Instructions for the task:
Retype, character for character, the line containing "373,879 412,895C470,918 534,916" along with each line after it through the end of the data, and only those.

Stored data entries:
↓↓↓

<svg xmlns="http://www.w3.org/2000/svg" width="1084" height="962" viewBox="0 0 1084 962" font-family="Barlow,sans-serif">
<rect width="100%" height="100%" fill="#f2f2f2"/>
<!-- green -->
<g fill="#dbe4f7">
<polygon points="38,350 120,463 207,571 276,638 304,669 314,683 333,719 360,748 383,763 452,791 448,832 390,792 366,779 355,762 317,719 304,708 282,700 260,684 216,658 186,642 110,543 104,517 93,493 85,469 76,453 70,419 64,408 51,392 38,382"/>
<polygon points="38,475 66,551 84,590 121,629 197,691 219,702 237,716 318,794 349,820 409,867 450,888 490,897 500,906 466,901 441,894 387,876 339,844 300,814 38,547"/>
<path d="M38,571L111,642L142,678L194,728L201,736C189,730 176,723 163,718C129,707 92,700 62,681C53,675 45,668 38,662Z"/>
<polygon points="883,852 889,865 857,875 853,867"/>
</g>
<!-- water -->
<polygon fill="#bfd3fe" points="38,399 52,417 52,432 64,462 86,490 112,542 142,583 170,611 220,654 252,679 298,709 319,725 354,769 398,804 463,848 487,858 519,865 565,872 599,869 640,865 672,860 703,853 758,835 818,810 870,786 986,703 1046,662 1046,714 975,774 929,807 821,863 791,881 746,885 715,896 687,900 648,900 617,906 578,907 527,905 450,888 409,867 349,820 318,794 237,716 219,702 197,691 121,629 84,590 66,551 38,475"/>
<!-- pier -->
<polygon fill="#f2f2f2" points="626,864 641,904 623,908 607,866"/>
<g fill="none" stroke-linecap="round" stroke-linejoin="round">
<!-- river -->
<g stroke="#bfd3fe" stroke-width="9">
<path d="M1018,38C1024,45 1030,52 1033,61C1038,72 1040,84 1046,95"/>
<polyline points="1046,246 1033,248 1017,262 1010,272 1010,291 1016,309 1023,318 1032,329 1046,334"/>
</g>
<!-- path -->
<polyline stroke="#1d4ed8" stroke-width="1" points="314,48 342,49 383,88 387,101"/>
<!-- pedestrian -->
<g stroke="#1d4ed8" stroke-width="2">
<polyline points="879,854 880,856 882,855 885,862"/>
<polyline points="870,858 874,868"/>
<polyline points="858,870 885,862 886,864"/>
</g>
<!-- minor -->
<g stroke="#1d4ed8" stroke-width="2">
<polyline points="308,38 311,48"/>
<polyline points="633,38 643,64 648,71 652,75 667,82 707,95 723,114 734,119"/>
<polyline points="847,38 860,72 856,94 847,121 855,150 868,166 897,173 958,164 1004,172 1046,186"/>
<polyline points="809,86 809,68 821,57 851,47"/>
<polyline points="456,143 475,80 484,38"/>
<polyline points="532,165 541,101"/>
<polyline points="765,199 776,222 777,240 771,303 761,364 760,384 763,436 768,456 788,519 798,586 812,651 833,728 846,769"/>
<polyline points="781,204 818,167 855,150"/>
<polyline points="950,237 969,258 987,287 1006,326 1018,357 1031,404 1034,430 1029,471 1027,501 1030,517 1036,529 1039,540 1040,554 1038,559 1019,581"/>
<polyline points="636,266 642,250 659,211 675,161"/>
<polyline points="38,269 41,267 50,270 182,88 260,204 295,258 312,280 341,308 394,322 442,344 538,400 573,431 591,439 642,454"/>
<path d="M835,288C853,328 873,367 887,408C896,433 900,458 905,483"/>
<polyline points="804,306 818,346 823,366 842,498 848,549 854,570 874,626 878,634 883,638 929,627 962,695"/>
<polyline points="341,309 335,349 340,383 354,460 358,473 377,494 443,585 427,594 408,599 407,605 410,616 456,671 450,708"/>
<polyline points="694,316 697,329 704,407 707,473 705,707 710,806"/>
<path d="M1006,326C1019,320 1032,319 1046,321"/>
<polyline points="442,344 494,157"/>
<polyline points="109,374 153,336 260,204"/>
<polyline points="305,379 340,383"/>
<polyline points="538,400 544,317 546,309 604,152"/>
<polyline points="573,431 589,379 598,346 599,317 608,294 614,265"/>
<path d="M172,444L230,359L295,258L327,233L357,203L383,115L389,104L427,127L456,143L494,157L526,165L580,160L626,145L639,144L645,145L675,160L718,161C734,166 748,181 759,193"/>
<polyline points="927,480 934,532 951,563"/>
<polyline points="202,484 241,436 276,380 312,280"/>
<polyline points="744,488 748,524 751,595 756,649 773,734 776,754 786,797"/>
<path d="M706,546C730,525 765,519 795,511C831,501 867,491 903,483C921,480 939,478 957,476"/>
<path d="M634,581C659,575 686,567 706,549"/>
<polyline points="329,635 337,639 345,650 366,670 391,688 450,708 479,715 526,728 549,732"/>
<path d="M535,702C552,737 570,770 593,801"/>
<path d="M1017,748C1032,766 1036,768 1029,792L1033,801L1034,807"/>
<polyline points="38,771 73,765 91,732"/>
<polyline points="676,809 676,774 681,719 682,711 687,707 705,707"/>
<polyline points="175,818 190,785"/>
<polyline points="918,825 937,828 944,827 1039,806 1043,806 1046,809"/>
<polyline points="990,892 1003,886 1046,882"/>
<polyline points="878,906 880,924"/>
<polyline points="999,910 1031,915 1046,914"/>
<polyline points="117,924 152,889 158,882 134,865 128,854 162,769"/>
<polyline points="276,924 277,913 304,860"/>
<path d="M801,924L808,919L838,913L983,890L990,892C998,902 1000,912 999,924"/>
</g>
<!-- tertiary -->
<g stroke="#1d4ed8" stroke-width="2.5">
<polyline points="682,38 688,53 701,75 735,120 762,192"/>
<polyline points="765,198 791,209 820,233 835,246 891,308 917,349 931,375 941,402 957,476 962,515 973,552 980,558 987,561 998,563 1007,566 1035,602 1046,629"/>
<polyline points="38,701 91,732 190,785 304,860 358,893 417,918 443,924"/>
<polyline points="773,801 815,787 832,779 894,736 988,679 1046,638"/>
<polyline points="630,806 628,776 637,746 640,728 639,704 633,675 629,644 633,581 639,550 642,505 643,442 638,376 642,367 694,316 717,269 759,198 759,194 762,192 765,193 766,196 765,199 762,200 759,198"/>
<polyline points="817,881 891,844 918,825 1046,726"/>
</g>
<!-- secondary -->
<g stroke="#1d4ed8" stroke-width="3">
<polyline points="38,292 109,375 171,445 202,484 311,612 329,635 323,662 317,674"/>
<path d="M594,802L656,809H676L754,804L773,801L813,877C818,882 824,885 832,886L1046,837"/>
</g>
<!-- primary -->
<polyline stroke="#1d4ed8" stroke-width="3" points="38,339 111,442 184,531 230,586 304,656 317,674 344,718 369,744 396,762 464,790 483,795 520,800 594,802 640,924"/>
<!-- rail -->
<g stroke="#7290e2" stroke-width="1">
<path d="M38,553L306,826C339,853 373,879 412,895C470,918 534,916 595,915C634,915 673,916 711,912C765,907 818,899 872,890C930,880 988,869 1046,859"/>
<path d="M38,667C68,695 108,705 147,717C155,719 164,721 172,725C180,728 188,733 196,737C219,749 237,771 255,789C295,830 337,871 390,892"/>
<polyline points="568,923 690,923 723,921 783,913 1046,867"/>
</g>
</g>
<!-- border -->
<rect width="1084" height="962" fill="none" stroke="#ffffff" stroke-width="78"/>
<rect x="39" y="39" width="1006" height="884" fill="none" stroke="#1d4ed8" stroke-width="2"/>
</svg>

↑↑↑

Expected answer:
<path d="M38,553L306,826C339,853 373,879 412,895C470,918 534,916 595,915C634,915 673,916 711,912C765,907 818,899 872,890C930,880 988,869 1046,859"/>
<path d="M38,667C68,695 108,705 147,717C155,719 164,721 172,725C180,728 188,733 196,737C219,749 237,771 255,789C295,830 337,871 390,892"/>
<polyline points="568,923 690,923 723,921 783,913 1046,867"/>
</g>
</g>
<!-- border -->
<rect width="1084" height="962" fill="none" stroke="#ffffff" stroke-width="78"/>
<rect x="39" y="39" width="1006" height="884" fill="none" stroke="#1d4ed8" stroke-width="2"/>
</svg>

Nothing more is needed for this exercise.